┌────────

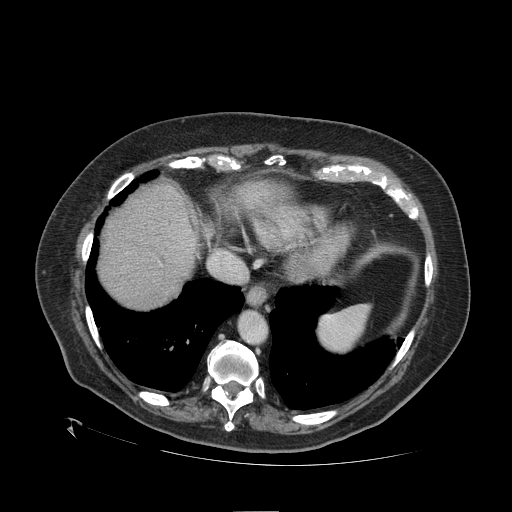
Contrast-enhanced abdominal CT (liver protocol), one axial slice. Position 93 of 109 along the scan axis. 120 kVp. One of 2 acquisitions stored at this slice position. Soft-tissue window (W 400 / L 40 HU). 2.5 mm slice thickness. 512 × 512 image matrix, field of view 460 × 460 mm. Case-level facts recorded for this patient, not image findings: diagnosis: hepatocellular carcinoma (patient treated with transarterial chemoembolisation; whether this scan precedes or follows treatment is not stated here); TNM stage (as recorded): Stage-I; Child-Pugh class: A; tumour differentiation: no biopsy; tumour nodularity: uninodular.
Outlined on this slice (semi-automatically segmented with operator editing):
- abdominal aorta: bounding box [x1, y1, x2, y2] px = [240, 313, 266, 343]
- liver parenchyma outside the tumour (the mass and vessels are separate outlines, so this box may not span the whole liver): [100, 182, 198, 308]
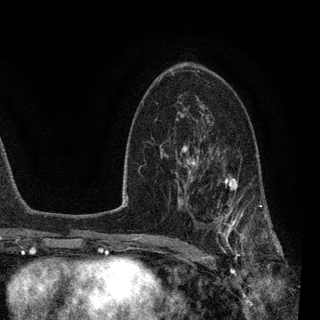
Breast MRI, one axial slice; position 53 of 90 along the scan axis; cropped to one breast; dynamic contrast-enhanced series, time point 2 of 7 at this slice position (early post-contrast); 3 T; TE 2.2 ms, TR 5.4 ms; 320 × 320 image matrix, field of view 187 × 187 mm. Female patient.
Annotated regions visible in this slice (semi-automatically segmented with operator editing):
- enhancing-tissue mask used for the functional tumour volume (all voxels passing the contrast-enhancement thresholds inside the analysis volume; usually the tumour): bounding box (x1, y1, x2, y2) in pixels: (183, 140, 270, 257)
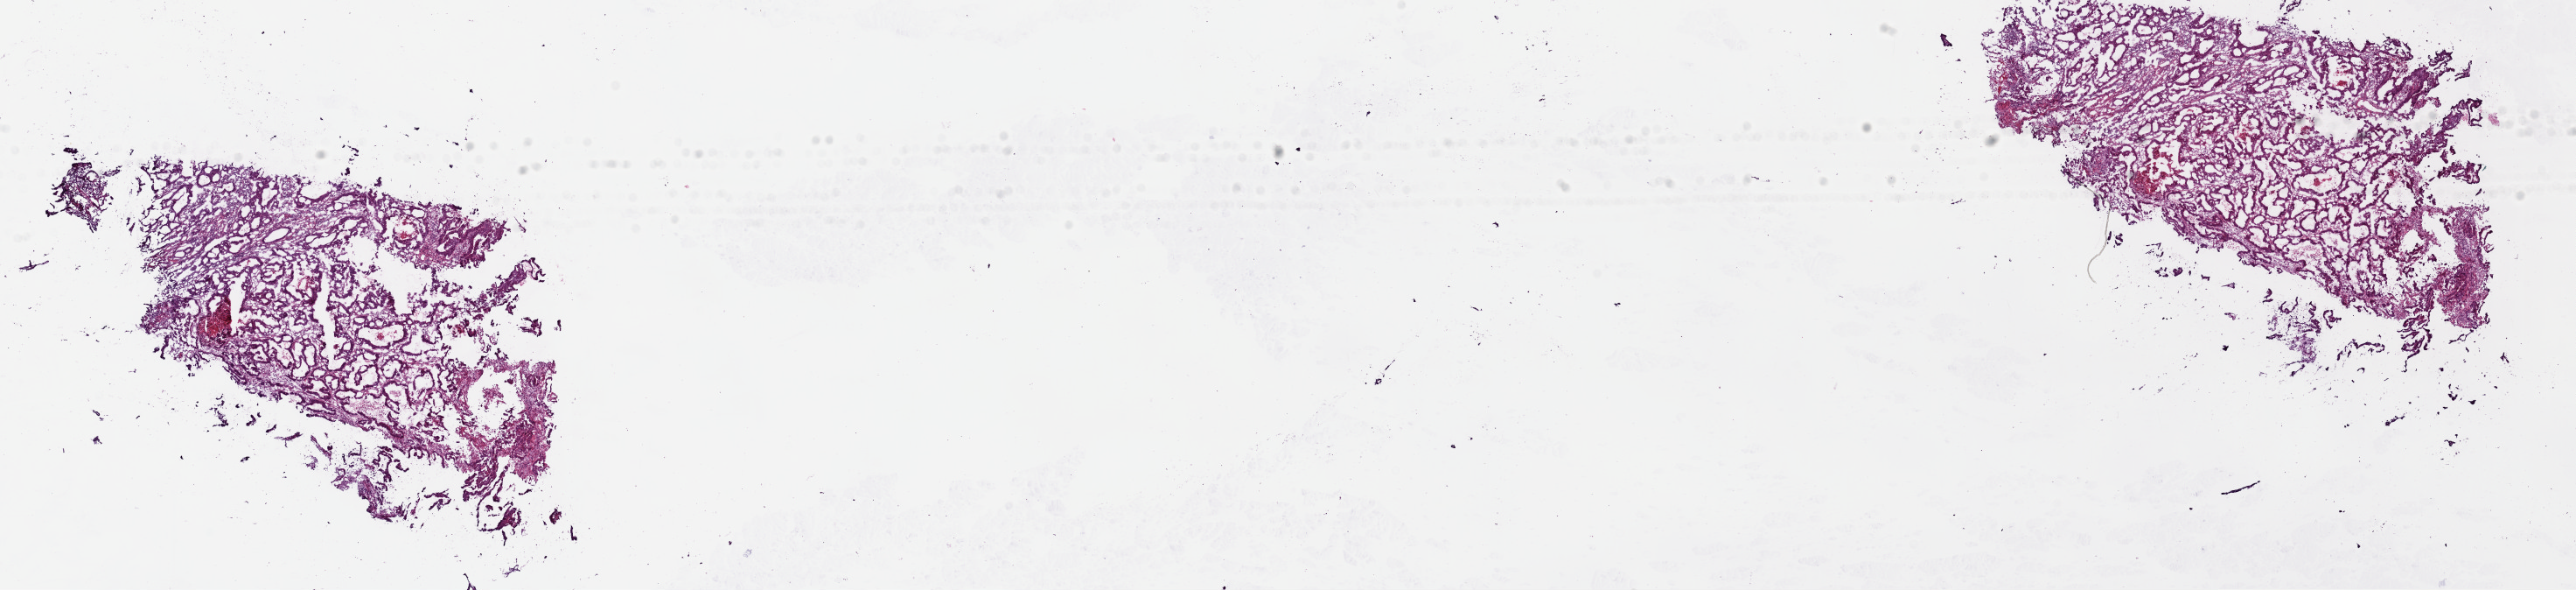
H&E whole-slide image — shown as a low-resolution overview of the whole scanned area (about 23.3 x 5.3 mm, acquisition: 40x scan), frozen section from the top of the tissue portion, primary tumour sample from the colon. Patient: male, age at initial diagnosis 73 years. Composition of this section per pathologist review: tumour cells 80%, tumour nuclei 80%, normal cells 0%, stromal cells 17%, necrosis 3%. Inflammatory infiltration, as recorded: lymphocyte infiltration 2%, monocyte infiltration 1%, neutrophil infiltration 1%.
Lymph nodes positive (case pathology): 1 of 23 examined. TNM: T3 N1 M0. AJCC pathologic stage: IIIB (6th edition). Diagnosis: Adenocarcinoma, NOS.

└────────
┌────────

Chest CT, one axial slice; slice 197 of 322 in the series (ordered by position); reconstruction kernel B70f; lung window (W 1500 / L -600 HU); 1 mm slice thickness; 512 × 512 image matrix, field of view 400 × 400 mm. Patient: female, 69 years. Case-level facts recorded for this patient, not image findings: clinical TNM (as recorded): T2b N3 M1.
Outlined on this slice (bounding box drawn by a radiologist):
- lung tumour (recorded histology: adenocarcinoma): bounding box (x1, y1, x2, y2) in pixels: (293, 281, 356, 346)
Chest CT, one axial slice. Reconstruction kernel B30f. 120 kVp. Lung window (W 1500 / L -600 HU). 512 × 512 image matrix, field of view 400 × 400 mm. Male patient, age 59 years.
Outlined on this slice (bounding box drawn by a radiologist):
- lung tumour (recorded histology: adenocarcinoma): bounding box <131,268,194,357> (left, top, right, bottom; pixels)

└────────

> **PROBLEM TO SOLVE**
What is needed is a verbatim copy of every line in the records above from the one containing "Chest CT, one axial slice." down to the one containing "right, bottom; pixels)", both included, and nothing more.

> **EXPECTED OUTPUT**
Chest CT, one axial slice. Reconstruction kernel B30f. 120 kVp. Lung window (W 1500 / L -600 HU). 512 × 512 image matrix, field of view 400 × 400 mm. Male patient, age 59 years.
Outlined on this slice (bounding box drawn by a radiologist):
- lung tumour (recorded histology: adenocarcinoma): bounding box <131,268,194,357> (left, top, right, bottom; pixels)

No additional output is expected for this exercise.